Die Frage stellt sich nur hierbei, wie aussagekräftig ein einmaliger Test ist, der allein die Sprachfähigkeit eines viereinhalbjährigen Kindes abbildet. Ein viereinhalbjähriges Kind steckt mitten in einer rasanten Entwicklungsphase. Ärzte wie auch Pädagogen verweisen immer wieder auf die Individualität der Entwicklungsprozesse und die Unterschiedlichkeit des Entwicklungstempo bei Kindern. Deshalb ist es gefährlich, nur auf das Merkmal Sprache zu schauen. Die Begutachtung muss ganzheitlich angelegt sein und die grundsätzlichen kognitiven Fähigkeiten des Kindes müssen erfasst werden. Immer mit dem Blick auf eine positive Prognose in der weiteren Entwicklung, denn bei Kindern unter sechs Jahren kann sich in eineinhalb Jahren noch viel entwickeln und verwachsen. Aber was macht man dann mit den Kindern, die nach so einer Begutachtung von einer frühzeitigen Förderung profitieren würden? Die Antworten im Bericht der Landesregierung zu dem „Übergang Kita- Grundschule und der Kompetenzförderung“ sind u.a. das Modellprojekt EVi zur Einschätzung sprachlicher Kompetenzen und die intensive Sprachförderung kurz SPRINT. Hier frage ich mich allerdings, wie das in der Realität aussehen soll. Die intensive Sprachförderung wird dann teilweise an Schulen angeboten? Wie soll ich mir das logistisch vorstellen? Statt den Logopäden und Sprachheilpädagogen in der KiTa sollen dann Lehrkräfte Sprachförderung machen? Nebenbei sollen auch noch Sozialraumangebote für Abhilfe schaffen. Bei den 10 % der Kinder, die aus verschiedensten Gründen keine KiTa besuchen- soll das Jugendamt mit Sozialpädagogischen Familienhelfer und Hilfe zur Erziehung nachbessern. Das ist doch unrealistisch!
Kurz um- viele Ideen zum Ausprobieren, aber weder EVi noch SPRINT, sind flächendeckend und kurzfristig greifende Maßnahmen. Wir wissen, dass Bildung ab Geburt beginnt und das die frühkindliche Bildung höchste Priorität haben sollte, trotzdem werden in Schleswig-Holstein Kitabildung und Schulbildung noch nicht gleich gesetzt.
Viele unserer europäischen Nachbarn tun dies bereits traditionell, hier sind die Übergänge fließend. Nur um das Beispiel der 0.- Klassen in Dänemark zu erwähnen, hier sieht man- wie Übergänge flexibel gestaltet von der Krippe bis zur Uni funktionieren können.
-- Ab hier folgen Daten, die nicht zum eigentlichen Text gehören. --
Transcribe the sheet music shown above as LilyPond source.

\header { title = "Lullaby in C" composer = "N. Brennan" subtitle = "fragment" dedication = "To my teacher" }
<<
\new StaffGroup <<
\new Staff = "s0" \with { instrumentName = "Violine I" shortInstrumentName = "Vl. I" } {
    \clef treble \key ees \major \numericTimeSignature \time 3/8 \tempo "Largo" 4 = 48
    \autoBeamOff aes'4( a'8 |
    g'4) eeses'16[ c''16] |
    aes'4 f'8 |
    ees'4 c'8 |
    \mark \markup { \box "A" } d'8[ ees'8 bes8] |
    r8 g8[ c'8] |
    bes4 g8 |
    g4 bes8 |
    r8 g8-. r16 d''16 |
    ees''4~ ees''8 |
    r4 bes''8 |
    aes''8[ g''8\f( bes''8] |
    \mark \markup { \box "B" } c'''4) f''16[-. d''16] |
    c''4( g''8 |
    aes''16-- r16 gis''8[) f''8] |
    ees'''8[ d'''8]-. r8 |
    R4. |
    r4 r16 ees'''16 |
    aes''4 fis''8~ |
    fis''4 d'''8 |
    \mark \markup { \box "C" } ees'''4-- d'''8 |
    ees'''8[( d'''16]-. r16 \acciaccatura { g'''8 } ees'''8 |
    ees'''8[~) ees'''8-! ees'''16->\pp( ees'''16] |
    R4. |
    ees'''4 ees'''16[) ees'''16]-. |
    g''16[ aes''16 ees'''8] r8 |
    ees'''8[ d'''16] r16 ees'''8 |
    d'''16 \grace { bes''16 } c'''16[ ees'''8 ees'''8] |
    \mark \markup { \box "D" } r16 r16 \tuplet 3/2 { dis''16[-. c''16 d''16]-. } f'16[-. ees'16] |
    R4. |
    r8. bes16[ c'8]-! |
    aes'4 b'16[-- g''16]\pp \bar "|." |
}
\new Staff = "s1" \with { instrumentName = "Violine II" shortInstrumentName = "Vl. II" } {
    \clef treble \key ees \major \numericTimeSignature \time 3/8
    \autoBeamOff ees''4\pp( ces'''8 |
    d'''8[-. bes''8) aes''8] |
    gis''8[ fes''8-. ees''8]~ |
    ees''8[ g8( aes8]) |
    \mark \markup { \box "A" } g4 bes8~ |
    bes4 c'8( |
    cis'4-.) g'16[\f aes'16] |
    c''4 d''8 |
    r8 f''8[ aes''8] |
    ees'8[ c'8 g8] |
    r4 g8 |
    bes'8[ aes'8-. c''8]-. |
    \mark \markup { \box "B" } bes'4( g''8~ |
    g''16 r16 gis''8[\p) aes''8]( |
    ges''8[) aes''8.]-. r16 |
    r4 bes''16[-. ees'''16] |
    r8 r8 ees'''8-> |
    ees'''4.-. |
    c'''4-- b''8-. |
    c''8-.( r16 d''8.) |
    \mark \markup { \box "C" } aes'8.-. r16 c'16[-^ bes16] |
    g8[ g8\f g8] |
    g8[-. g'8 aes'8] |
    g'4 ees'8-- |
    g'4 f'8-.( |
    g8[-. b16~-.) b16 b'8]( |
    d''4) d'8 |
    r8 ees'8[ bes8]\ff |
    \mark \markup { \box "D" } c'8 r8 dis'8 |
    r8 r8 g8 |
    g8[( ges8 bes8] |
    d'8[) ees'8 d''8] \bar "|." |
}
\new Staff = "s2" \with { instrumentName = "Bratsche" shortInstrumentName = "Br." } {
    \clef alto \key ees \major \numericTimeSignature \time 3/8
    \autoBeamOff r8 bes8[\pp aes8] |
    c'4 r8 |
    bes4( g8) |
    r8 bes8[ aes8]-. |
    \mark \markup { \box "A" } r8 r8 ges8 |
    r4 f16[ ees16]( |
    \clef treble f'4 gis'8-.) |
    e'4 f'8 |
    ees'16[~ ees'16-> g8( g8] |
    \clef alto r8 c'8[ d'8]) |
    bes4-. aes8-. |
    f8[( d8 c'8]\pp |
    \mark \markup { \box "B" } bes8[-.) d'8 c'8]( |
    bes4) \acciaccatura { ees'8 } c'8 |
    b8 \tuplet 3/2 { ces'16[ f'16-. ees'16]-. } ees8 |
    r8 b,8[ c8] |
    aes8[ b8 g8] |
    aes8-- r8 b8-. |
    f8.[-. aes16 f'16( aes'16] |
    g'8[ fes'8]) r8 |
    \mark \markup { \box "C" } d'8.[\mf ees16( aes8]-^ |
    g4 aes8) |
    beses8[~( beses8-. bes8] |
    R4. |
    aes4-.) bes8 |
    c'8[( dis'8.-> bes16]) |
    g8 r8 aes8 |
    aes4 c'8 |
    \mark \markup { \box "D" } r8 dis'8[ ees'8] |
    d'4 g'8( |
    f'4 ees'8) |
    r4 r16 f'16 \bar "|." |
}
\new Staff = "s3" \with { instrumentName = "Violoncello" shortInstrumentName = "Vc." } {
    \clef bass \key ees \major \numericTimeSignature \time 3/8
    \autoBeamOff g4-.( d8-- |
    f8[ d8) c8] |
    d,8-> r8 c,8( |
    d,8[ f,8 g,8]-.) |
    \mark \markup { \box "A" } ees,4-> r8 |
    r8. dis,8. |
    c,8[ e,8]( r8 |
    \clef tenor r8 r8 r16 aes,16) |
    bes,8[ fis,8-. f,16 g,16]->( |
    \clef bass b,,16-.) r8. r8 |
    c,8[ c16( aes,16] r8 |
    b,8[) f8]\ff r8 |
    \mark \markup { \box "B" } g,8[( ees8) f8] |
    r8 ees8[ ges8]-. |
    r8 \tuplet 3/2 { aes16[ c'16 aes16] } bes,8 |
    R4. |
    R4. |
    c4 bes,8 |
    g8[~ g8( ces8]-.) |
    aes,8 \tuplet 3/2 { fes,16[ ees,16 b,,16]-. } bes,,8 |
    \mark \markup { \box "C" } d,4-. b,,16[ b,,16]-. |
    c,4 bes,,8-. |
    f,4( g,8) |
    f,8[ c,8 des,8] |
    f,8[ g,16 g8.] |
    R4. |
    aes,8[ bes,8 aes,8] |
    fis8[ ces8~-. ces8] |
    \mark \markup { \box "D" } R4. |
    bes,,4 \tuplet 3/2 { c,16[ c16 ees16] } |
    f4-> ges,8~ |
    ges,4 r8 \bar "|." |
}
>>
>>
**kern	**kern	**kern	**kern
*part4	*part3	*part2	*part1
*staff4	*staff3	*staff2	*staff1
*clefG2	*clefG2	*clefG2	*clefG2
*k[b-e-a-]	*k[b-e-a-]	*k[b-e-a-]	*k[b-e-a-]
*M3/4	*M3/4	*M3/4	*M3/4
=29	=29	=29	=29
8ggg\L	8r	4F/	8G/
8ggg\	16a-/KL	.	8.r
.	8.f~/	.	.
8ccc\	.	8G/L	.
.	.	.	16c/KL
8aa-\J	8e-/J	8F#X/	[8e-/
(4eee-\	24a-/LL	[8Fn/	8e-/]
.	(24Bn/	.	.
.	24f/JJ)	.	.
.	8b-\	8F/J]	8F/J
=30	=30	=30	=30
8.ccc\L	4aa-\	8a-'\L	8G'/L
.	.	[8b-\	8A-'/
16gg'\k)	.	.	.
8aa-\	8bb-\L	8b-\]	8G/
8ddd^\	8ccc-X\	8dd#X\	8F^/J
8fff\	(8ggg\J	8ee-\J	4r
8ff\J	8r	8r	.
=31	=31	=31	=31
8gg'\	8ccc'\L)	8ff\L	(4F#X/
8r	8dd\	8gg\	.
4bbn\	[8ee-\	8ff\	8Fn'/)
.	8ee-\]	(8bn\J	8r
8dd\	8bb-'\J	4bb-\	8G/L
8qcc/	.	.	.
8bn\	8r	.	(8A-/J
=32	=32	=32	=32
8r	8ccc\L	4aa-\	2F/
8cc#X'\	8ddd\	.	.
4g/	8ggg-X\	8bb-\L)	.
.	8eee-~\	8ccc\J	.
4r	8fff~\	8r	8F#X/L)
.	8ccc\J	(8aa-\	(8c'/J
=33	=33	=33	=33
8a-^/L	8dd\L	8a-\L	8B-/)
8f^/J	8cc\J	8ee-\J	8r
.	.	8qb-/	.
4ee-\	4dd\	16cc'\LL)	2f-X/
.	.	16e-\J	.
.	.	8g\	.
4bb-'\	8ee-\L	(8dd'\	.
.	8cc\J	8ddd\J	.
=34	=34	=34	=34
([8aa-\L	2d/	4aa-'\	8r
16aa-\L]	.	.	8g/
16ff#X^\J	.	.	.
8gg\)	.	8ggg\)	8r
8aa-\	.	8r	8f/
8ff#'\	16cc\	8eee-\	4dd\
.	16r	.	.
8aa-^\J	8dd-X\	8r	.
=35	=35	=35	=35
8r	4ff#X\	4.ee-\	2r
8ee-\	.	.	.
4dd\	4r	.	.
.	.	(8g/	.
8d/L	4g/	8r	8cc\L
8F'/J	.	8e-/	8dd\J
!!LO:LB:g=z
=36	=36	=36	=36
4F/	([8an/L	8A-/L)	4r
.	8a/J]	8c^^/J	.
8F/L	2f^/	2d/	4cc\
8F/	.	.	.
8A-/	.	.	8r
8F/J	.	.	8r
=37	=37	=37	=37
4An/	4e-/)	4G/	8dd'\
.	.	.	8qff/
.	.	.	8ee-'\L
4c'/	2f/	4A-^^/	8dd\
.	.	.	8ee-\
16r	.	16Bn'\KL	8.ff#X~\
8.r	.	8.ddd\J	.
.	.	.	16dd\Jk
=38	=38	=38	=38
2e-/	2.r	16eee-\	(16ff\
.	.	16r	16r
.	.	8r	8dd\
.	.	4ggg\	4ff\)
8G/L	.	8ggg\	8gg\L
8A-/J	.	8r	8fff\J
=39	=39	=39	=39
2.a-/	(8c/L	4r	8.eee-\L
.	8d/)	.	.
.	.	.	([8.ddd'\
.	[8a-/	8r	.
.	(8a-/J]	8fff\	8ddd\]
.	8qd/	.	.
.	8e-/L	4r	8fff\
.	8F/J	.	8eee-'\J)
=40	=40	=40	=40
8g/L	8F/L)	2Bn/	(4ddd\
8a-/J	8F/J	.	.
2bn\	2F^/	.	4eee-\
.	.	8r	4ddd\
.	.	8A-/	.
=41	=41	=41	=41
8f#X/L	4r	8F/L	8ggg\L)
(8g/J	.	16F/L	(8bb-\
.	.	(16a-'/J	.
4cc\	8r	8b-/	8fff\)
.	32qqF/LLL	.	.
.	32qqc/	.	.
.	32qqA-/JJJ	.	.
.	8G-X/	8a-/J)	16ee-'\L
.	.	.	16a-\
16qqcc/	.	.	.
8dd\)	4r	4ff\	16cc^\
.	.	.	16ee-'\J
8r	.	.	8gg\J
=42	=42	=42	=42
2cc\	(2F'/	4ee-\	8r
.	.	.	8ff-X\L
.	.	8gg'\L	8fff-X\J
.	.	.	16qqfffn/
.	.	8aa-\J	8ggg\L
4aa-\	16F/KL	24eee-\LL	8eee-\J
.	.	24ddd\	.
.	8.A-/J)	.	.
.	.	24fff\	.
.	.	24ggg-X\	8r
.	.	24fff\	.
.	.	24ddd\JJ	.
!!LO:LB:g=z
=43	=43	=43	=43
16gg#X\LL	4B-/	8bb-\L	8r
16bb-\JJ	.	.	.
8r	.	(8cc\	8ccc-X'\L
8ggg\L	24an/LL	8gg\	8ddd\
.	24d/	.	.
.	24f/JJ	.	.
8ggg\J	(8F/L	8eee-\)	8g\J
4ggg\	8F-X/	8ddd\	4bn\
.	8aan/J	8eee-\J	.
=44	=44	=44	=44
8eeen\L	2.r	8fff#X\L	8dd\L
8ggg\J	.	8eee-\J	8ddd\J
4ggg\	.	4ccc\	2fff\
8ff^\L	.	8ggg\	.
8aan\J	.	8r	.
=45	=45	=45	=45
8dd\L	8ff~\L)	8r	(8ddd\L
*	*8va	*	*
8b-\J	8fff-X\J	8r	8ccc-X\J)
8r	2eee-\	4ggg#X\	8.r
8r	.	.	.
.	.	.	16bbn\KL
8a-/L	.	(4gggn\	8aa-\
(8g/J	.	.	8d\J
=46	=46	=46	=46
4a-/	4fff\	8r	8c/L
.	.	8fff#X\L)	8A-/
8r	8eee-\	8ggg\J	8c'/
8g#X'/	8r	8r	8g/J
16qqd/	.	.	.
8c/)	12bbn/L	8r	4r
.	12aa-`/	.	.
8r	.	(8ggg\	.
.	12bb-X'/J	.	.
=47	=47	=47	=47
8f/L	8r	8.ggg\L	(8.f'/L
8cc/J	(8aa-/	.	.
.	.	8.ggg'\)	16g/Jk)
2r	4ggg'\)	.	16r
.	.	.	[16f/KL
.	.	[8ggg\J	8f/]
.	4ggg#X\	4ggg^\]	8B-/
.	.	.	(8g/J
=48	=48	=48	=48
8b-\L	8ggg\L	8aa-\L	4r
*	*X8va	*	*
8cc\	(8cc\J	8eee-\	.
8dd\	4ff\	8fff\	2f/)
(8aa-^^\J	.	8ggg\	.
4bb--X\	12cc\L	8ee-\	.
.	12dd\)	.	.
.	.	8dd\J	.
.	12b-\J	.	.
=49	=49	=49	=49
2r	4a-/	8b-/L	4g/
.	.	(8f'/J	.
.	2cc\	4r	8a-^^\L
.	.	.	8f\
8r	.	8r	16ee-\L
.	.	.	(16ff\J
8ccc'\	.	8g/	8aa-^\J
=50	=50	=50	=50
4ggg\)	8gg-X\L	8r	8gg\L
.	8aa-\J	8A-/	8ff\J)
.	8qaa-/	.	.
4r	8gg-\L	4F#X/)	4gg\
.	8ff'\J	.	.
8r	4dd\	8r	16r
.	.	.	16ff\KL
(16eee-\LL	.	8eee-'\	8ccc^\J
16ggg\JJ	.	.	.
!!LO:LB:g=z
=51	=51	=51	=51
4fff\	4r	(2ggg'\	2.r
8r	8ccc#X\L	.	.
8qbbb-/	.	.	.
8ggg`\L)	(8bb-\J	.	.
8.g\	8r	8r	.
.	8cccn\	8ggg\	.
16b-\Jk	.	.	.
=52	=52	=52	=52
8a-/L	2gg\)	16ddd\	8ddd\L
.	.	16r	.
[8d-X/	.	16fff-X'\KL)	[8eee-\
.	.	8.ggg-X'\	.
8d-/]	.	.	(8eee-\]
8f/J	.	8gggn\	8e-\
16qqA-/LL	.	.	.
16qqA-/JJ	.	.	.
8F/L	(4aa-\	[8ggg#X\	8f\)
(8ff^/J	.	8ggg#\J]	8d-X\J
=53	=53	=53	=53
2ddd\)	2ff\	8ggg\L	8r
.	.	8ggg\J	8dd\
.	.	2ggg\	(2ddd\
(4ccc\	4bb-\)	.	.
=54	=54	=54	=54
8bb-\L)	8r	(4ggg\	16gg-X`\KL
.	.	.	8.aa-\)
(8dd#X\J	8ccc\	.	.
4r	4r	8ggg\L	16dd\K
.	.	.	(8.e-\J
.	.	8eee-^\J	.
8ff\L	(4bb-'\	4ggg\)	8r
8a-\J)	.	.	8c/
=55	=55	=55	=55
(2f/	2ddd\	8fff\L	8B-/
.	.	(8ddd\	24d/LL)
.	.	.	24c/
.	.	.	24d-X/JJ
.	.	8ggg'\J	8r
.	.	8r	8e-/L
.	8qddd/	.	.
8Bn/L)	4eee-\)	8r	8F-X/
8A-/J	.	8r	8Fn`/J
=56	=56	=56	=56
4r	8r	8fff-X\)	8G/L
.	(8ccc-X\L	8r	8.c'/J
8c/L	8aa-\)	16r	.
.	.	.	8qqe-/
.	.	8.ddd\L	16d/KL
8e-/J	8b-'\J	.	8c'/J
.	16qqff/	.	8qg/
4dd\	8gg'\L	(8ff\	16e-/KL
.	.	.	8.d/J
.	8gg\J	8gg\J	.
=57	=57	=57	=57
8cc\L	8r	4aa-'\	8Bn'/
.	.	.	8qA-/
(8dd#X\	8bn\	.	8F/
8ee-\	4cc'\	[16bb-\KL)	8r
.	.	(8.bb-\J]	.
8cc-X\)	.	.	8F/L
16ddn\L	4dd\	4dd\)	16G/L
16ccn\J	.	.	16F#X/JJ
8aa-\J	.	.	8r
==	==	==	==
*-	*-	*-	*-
Die Zusammenarbeit zwischen KiTa und Schule ist eine immens wichtige Stellschraube. Bei uns in Schleswig-Holstein beschränkt sich diese Zusammenarbeit auf einen undefinierten Kooperations-Vertrag. Auch wenn das Thema Kooperationsvertrag weiter entwickeln werden soll, reicht das Konstrukt nicht aus. Für fließende Übergänge im Bildungssystem benötigen wir klare Vorgaben und Verbindlichkeiten. Nur so kann es gelingen, die Kinder von Anfang an zu begleiten, zu beobachten, zu fördern und zu fordern.
Es muss mehr Flexibilität entstehen und Konzepte aus dem Kitabereich in die Grundschule einfließen und umgekehrt. Besonders in Hinblick auf knappe Kassen und dem Fachkräftemangel, gilt es doch Ressourcen zu bündeln, statt Parallelstrukturen aufzubauen.Vereinfacht gesagt- wir müssen die Einschulungsuntersuchung vorziehen auf viereinhalb Jährige anpassen und dann Synergieeffekte nutzen, um alle Möglichkeiten aus Kita und Grundschule in der Vorschulphase zu bündeln und dabei auf eine realistische Umsetzung achten.